Citations sur Éden (135)
Un instant, il me sembla qu'il n'y avait plus de fond, que l'étang était en réalité un passage, une porte d'entrée vers un autre monde, dissimulé dans le nôtre. L'eau glissait sur moi, j'avançais dans ses bras doux et frais. Mon cœur ralentissait, tandis que montait une sensation de bien-être, l'impression de voler dans un ciel immense.
Le cri des tronçonneuses déchirait l'atmosphère des après-midis immobiles. je me sentais désœuvrée, pleine d'une force languide, quelque chose Grandissait en moi, une plante grimpante née dans mes rêves, déroulant ses longues feuilles luisantes.
On raconte tellement de choses sur la forêt.
Ensuite, Kishi avait changé physiquement, s’enrobant peu à peu ; elle avait quitté son enveloppe féminine, ainsi qu’on abandonne une tenue trop voyante, une robe sophistiquée, pour se réfugier dans une graisse douillette qui protégeait son chagrin.
Lucy, le front à nouveau collé contre la vitre, fixait la forêt au loin, éclairée par une lumière éblouissante, comme si le monde tangible était là-bas, et que nous roulions dans une dimension floue, sans existence réelle.
Violant nos droits ancestraux et ceux issus des traités, des sociétés forestières avaient obtenu des permis d’exploitation pour creuser la forêt et la transformer en bois d’œuvre, en papier. Elles avançaient, avec leurs grosses voitures, grues, tracteurs, pelleteuses, chariots, camions chargés de câbles, mâts, pylônes, telle une armée d’invasion créant le vide, faisant fuir les animaux, effaçant la mémoire.
On raconte tellement de choses sur la forêt. Les filles mères qui vont y accoucher, accroupies dans un talus, laissant tomber leur bébé sur les feuilles. Les enfants qui grandissent, dans des grottes, des ravins, en se nourrissant de baies et de boue, et qui, adultes, errent telles des ombres en colère, ou deviennent des animaux, chevreuils, renards, hiboux, porteurs de maladie et de mort.

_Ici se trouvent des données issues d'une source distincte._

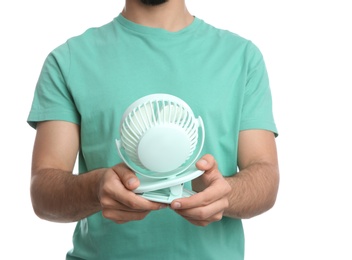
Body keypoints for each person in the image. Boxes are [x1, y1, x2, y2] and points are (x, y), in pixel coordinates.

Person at [27, 0, 279, 259]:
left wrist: (226, 193)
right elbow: (44, 192)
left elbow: (265, 175)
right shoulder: (69, 60)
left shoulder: (241, 57)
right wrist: (95, 188)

Les employés des compagnies forestières, qu'il vaut mieux ne pas croiser dans l'obscurité, la nuit, ni le jour, là où les arbres sont si touffus que la lumière ne pénètre plus, ce qu'ils font aux filles qu'ils ramassent dans les bars, ivres, avec des jupes trop courtes (…) Depuis quelques temps, on trouvait des choses suspendues aux branches, ou plantées dans la terre, qui faisaient froid dans le dos, les traces de rituels auxquels ont aurait jamais voulu assister.

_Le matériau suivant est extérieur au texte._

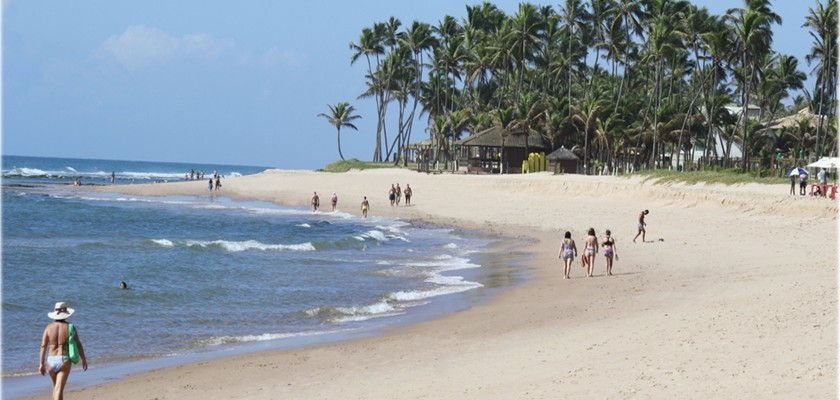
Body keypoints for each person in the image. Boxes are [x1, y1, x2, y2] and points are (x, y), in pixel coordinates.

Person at [40, 302, 87, 400]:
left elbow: (43, 346)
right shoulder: (70, 327)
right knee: (58, 390)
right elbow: (78, 344)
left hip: (50, 360)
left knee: (56, 389)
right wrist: (84, 359)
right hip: (63, 360)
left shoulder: (48, 327)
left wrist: (41, 364)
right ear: (65, 314)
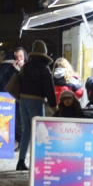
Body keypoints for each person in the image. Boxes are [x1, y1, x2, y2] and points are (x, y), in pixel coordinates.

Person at [14, 40, 56, 172]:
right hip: (36, 101)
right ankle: (39, 162)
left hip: (23, 100)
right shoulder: (44, 68)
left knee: (27, 130)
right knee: (40, 131)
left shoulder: (26, 67)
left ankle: (21, 161)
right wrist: (54, 106)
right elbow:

Puis Kishi leva le bras, et Beyoncé, répondant à un signal secret, s’envola. Elle avançait par à-coups, ses ailes fendant le ciel à la façon de pagaies, puis se laissait dériver, une succession d’impulsions suivies de glissades. Le monde était silencieux, le temps ralenti, semblable à une longue expiration. (p. 193.)
L’eau était si claire qu’on avait l’impression d’avancer dans l’air, un ciel onctueux que mon père trouait à coups de pagaie. Le soleil faisait briller le lac, une nappe de cristal bordée d’arbres noirs. (p. 80.)
Comment les flics auraient-ils pu comprendre que des garçons puissent courir sans aller nulle part, juste pour être ensemble, parce qu'il n'y a rien à faire, ici, rien d'autre que courir jusqu'à devenir le vent, la nuit, et l'univers tout entier? Que l'on puisse courir, pour éprouver ses muscles, sentir sa force, sa puissance, alors même que le jour on n'est rien, on n'a aucun avenir-que l'on puisse courir pour l'ivresse, la classe, le combat, et non pas pour s'enfuir?